«Il piano presentato da Air France per Alitalia deve tenere conto dello sviluppo del Nord e quindi non può penalizzare l’aeroporto di Malpensa». Lo afferma Maurizio Lupi, responsabile Infrastrutture di Forza Italia. «Alcune affermazioni – aggiunge il deputato ‘azzurro’ – lasciano troppi margini di incertezza rispetto al ruolo futuro dello scalo milanese. Non vorremmo che la compagnia di bandiera venisse trasformata in una sorta di operatore regionale» – (Ansa, 17 dicembre 2007);

«Il governo alla fine ha svenduto l’Alitalia ai francesi.

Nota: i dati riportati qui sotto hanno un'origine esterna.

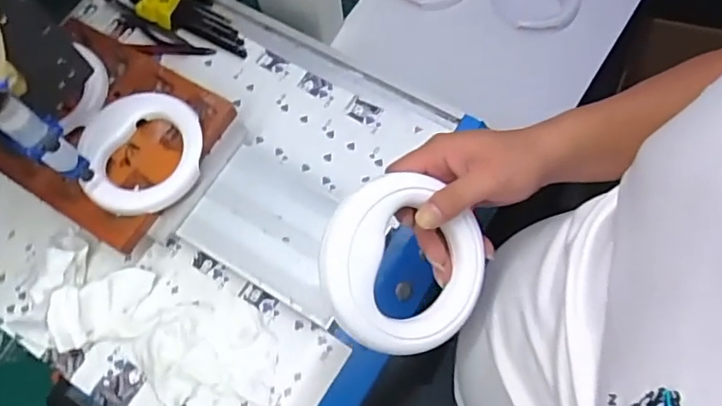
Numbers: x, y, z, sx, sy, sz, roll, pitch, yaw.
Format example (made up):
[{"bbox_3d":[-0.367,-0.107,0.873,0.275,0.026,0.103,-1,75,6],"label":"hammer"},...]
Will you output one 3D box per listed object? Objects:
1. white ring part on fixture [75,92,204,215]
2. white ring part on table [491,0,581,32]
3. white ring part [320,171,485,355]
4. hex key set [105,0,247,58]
[{"bbox_3d":[-0.229,-0.052,0.582,0.126,0.017,0.132,-6,69,0],"label":"white ring part on fixture"},{"bbox_3d":[0.275,-0.320,0.886,0.131,0.015,0.114,6,70,5],"label":"white ring part on table"},{"bbox_3d":[0.031,0.046,0.421,0.119,0.023,0.125,1,87,-16],"label":"white ring part"},{"bbox_3d":[-0.228,-0.245,0.703,0.203,0.039,0.070,27,73,12],"label":"hex key set"}]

L’okay dato dal Tesoro al piano Air France decreta la fine di Malpensa e infligge un colpo durissimo non solo al Nord ma a tutto il sistema dei trasporti italiano». Lo afferma Maurizio Lupi, Responsabile Infrastrutture di Forza Italia – (Ansa, 18 marzo 2008);

La data di ieri, 30 marzo, ha visto il contemporaneo verificarsi di due eventi che rappresentano altrettante sconfitte per il sistema italiano di trasporto aereo. Il primo è il de-hubbing di Malpensa ad opera di Alitalia che, con l’entrata in vigore dell’orario estivo, ha cancellato 14 dei suoi 17 voli intercontinentali giornalieri, con tutto quello che ciò implica per lo scalo varesino in termini occupazionali diretti e indotti, oltre a circa 6 milioni di passeggeri in meno l’anno, 70 milioni di euro in meno nella casse della Sea e un danno per l’economia lombarda stimato da un’analisi dello Studio Ambrosetti in 15 miliardi di euro. Ma il 30 marzo è anche la storica data dell’entrata in vigore dell’accordo Open Skies, che consente alle linee aeree europee di trasportare passeggeri da e verso qualsiasi destinazione negli Stati Uniti e in Europa, oltre a poter stabilire i propri prezzi senza subire controlli governativi.